What to produce:
Extract the lines of the entries below, starting with the line that contains "scientific name: Thesium bavarum" and going on through the last line of the entries, and reproduce them without any change.

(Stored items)
* begin *
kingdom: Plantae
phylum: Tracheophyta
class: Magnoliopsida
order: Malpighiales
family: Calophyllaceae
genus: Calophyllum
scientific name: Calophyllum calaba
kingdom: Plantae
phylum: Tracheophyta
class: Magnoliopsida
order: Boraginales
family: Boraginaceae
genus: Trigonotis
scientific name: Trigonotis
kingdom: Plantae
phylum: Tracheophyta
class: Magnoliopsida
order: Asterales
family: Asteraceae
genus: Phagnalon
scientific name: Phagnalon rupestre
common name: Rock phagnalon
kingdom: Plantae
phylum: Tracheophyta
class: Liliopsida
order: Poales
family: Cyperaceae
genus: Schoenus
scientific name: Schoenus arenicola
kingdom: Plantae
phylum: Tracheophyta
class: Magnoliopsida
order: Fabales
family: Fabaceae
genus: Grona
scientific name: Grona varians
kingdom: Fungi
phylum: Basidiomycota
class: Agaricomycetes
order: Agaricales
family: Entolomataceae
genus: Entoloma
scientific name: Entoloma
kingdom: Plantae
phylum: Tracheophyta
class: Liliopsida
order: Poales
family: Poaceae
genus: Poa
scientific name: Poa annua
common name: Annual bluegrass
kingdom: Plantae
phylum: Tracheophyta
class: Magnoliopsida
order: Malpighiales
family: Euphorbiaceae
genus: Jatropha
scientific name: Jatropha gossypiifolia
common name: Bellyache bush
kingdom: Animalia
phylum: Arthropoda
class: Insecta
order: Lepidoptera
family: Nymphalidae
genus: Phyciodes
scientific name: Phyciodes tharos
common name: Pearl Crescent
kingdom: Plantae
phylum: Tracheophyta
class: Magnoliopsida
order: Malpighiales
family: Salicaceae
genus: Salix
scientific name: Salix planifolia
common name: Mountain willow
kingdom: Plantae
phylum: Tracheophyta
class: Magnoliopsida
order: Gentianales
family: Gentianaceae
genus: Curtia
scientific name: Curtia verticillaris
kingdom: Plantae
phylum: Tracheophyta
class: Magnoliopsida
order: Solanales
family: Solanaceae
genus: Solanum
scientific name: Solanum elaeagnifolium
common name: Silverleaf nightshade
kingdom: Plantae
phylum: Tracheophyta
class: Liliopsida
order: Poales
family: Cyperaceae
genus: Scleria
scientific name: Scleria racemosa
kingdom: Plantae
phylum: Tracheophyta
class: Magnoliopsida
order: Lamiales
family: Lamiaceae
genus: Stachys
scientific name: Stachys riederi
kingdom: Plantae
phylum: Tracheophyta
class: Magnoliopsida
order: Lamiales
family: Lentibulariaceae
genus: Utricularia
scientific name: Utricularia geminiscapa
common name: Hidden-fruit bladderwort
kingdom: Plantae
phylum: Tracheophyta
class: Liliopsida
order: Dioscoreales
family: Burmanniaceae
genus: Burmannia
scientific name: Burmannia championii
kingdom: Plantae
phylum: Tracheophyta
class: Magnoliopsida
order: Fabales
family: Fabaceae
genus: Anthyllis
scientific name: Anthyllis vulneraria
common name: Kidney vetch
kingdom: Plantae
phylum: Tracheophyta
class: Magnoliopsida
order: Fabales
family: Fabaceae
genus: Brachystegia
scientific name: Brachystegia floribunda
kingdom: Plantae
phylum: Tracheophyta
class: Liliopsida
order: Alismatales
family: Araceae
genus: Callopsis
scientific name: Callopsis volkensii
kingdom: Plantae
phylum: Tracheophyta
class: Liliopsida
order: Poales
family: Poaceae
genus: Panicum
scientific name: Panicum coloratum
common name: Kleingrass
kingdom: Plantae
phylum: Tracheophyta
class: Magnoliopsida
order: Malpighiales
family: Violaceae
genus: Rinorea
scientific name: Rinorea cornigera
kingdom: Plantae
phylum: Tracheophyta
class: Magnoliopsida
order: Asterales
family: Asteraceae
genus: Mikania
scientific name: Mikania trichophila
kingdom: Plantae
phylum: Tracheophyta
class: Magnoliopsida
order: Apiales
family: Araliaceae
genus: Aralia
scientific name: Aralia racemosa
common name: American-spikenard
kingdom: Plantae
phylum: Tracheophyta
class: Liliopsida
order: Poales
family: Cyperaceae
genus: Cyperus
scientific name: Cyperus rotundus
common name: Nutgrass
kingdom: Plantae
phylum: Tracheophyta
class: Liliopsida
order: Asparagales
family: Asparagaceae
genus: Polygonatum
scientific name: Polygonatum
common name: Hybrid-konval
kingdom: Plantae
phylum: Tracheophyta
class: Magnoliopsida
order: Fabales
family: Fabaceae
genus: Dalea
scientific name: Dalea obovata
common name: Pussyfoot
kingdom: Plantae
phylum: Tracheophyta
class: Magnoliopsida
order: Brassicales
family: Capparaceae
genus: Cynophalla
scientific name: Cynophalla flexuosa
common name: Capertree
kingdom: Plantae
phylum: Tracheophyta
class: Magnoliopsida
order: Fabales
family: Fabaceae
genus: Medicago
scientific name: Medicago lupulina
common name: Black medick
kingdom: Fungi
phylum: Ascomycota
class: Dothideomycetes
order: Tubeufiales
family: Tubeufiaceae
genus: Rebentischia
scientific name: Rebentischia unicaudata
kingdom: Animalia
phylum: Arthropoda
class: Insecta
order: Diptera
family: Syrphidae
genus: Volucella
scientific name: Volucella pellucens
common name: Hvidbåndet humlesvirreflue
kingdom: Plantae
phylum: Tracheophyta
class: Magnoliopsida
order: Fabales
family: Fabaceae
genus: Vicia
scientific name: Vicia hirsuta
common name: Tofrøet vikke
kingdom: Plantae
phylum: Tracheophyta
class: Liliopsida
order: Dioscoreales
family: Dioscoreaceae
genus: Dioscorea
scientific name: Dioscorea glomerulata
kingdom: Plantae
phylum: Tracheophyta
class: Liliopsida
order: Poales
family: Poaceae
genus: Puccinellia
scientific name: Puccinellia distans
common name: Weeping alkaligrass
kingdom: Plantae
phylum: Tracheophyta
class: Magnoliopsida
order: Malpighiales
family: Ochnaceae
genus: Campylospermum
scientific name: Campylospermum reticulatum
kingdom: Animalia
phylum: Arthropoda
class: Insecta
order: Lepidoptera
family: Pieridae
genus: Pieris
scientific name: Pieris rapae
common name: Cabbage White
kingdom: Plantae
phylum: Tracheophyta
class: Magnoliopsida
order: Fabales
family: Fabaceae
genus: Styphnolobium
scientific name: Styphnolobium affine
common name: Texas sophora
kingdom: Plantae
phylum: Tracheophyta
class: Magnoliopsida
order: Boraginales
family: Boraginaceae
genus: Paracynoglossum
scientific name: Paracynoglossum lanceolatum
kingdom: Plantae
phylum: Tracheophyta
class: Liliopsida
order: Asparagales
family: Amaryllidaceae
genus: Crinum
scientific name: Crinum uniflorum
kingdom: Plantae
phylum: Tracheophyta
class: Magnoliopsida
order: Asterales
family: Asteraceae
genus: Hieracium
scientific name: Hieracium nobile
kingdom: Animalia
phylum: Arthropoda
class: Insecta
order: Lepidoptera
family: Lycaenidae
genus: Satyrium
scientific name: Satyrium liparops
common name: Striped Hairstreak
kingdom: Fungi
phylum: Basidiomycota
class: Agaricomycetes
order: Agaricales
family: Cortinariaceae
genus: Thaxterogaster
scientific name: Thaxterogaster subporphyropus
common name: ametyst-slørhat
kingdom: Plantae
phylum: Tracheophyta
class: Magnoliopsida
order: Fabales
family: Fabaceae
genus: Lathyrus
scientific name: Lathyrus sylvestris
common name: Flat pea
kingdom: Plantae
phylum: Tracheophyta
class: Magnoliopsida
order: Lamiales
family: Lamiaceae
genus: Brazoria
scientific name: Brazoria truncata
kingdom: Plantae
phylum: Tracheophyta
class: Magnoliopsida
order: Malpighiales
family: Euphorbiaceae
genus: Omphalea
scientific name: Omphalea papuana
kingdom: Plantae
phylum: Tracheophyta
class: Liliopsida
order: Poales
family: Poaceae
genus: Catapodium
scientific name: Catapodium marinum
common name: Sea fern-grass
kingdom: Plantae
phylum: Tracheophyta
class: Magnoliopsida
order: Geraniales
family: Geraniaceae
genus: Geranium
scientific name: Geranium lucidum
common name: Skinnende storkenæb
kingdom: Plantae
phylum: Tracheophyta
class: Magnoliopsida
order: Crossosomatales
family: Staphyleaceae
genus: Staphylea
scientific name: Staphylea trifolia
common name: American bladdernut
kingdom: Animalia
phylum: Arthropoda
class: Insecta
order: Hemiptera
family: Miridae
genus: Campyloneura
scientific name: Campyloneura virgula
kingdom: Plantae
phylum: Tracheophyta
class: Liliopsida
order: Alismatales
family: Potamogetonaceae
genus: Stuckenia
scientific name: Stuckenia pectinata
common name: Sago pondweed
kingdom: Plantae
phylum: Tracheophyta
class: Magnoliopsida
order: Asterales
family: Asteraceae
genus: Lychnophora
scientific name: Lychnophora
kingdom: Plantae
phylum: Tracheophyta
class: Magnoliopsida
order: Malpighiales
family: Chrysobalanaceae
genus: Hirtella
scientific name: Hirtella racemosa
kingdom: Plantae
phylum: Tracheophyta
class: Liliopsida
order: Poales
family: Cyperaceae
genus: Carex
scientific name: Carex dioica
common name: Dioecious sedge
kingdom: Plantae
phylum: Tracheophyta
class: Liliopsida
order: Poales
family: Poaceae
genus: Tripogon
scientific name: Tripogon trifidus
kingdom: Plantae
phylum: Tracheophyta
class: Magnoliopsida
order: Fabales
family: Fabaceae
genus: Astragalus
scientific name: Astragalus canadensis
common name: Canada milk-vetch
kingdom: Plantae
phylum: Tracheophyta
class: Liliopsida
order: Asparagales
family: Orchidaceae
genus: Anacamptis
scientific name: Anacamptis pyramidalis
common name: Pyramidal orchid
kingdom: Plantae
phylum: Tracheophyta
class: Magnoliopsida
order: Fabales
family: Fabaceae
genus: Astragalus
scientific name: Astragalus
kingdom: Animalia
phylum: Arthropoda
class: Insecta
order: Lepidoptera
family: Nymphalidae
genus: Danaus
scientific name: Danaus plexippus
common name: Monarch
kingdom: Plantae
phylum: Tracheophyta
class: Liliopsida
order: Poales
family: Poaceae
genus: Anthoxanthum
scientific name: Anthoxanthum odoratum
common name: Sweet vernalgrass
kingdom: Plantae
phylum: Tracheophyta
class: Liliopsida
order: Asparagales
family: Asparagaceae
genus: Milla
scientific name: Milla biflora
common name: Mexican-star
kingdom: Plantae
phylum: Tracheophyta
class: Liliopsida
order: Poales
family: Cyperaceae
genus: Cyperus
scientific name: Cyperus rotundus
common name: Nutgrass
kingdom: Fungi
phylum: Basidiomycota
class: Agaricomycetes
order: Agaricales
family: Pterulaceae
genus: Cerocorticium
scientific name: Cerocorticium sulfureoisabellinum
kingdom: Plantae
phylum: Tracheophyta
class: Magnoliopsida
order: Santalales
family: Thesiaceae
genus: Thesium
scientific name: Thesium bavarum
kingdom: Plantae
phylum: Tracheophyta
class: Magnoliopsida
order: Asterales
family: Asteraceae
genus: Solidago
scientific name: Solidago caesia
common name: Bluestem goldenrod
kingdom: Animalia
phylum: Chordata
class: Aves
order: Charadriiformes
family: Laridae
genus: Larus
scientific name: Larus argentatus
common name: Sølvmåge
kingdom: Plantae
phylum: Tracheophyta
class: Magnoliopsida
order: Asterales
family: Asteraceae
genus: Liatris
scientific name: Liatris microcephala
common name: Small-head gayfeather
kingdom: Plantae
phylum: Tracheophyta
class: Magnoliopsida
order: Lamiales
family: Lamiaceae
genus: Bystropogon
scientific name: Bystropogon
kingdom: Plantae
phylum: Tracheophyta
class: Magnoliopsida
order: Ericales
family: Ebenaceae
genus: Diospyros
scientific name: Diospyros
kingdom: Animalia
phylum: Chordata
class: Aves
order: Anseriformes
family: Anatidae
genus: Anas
* end *
Reply to the exercise:
scientific name: Thesium bavarum
kingdom: Plantae
phylum: Tracheophyta
class: Magnoliopsida
order: Asterales
family: Asteraceae
genus: Solidago
scientific name: Solidago caesia
common name: Bluestem goldenrod
kingdom: Animalia
phylum: Chordata
class: Aves
order: Charadriiformes
family: Laridae
genus: Larus
scientific name: Larus argentatus
common name: Sølvmåge
kingdom: Plantae
phylum: Tracheophyta
class: Magnoliopsida
order: Asterales
family: Asteraceae
genus: Liatris
scientific name: Liatris microcephala
common name: Small-head gayfeather
kingdom: Plantae
phylum: Tracheophyta
class: Magnoliopsida
order: Lamiales
family: Lamiaceae
genus: Bystropogon
scientific name: Bystropogon
kingdom: Plantae
phylum: Tracheophyta
class: Magnoliopsida
order: Ericales
family: Ebenaceae
genus: Diospyros
scientific name: Diospyros
kingdom: Animalia
phylum: Chordata
class: Aves
order: Anseriformes
family: Anatidae
genus: Anas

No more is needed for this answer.